Installation sonore pour plusieurs hauts parleurs
1 enregistrement sonore.

Écheveaux donne voix à la pensée de Helene Schjerfbeck. Diffusée à certains endroits de l’Institut, un enregistrement propose la lecture en finnois de plusieurs extraits de la correspondance de l’artiste. En conformité avec l’esprit de l’exposition, ces textes abordent plusieurs de ses grands thèmes esthétiques et philosophiques. Y est tout autant question du processus de création artistique et de sa perception par le spectateur que de l’écoulement du Temps et des craintes qu’ils suscite.

La lecture privilégie un mode fragmentaire. Aériens et volatils, les textes se déploient sous la forme de lambeaux épars, de bribes plus ou moins audibles et compréhensibles pour le visiteur finnophone.

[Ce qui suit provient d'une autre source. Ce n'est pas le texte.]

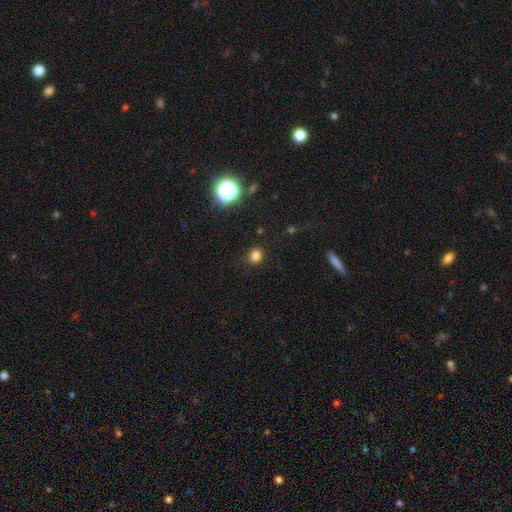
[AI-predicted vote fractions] smooth 80%, star or artifact 16%, featured or disk 4%. Down the decision tree: how rounded — round (80%); merging — none (88%).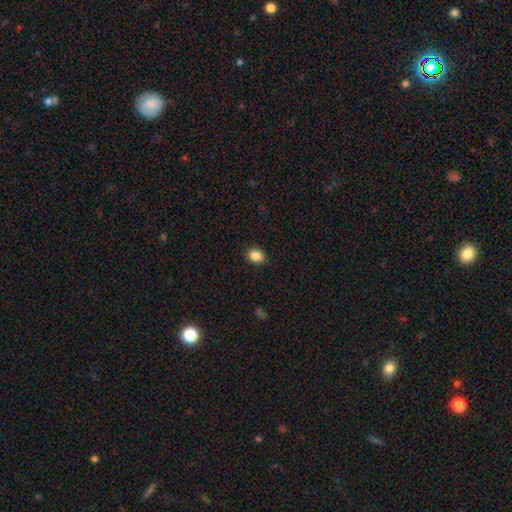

A travers la nature intime des textes qu’elle entrecroise, l’installation commente la propension de l’œuvre d’art à livrer une part de l’identité de l’artiste qui l’a élaborée. L’œuvre n’est pourtant pas simple reflet comme tendrait à le souligner trop fortement la démarche d’auto-figuration de l’autoportrait. Elle est une instance qui communique au-delà des cadres que posent le Temps et les sujets. A sa façon, l’installation transpose ce processus d’échange entre l’œuvre et le visiteur qui vient la regarder : une expérience qui, comme le souligne les lieux où sont diffusés l’enregistrement sonore, accompagne celui-ci bien au-delà du moment de la confrontation.

En raison de son principe de morcellement, Écheveaux rejoint le dispositif commun de M-Helene et Le Temps suspendu. Complémentaires à ce dernier, les enregistrements proposent du Temps un nouveau tressage qui vient converser avec les fragments que constituent les autoportraits figurés dans différentes installations de l’exposition. En apparentant les œuvres de Schjerfbeck à des lambeaux de pensée, Écheveaux rappelle comment chacun des éléments de la série rend compte d’un état d’esprit de sa créatrice, comment il communique la couleur d’un moment de son Histoire à travers la marque qu’il appose sur l’écheveau du Temps.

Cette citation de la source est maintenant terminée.